Variable expression of hepatic genes in different liver tumor cell lines: conclusions for drug testing.

[INTRODUCTION] Drug discovery and development is a complex, multi-stage process that often spans over a decade and involves high costs and low success rates. Preclinical testing, particularly the assessment of drug-induced liver injury, plays a crucial role in identifying safe and effective therapeutics before clinical trials. models based on hepatic cell lines are commonly used to study hepatotoxicity, yet their physiological relevance varies significantly. This study aimed to compare the expression of key liver-specific genes and proteins in four widely used hepatic cancer cell lines-HepG2, C3A, SNU449, and SNU475-with those in primary human hepatocytes.

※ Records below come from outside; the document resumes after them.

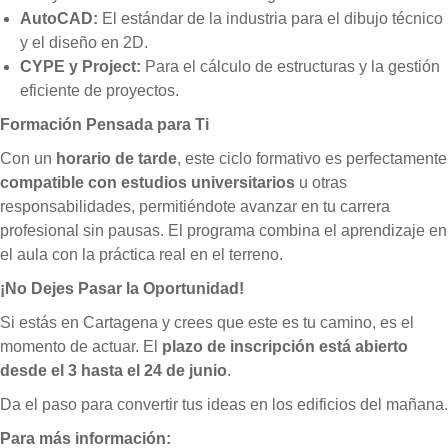
AutoCAD:
El estándar de la industria para el dibujo técnico
y el diseño en 2D.
CYPE y Project:
Para el cálculo de estructuras y la gestión
eficiente de proyectos.
Formación Pensada para Ti
Con un
horario de tarde
, este ciclo formativo es perfectamente
compatible con estudios universitarios
u otras
responsabilidades, permitiéndote avanzar en tu carrera
profesional sin pausas. El programa combina el aprendizaje en
el aula con la práctica real en el terreno.
¡No Dejes Pasar la Oportunidad!
Si estás en Cartagena y crees que este es tu camino, es el
momento de actuar. El
plazo de inscripción está abierto
desde el 3 hasta el 24 de junio
.
Da el paso para convertir tus ideas en los edificios del mañana.
Para más información: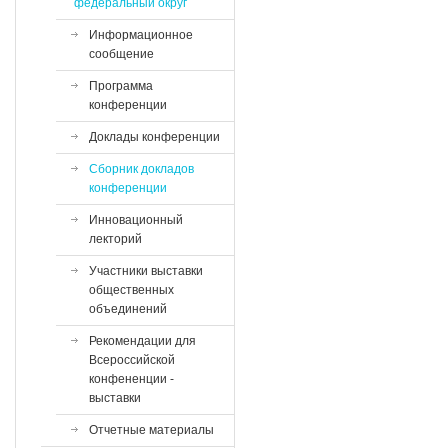
федеральный округ
Информационное
сообщение
Программа
конференции
Доклады конференции
Сборник докладов
конференции
Инновационный
лекторий
Участники выставки
общественных
объединений
Рекомендации для
Всероссийской
конфененции -
выставки
Отчетные материалы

[METHODS] Using RT-qPCR, protein analysis and metabolic tests, we assessed the ability of these cell lines to perform liver-specific functions, especially drug metabolism.

[RESULTS] We found significant differences in liver-related gene expression and metabolic profiles among tested cell lines, especially the most striking differences were found between tumor cells of divergent origin: hepatoblastomas and hepatocellular carcinomas.

[DISCUSSION] Our findings emphasize the importance of careful selection and validation of models in hepatotoxicity testing, as significant differences exist in their gene expression profiles and functional characteristics.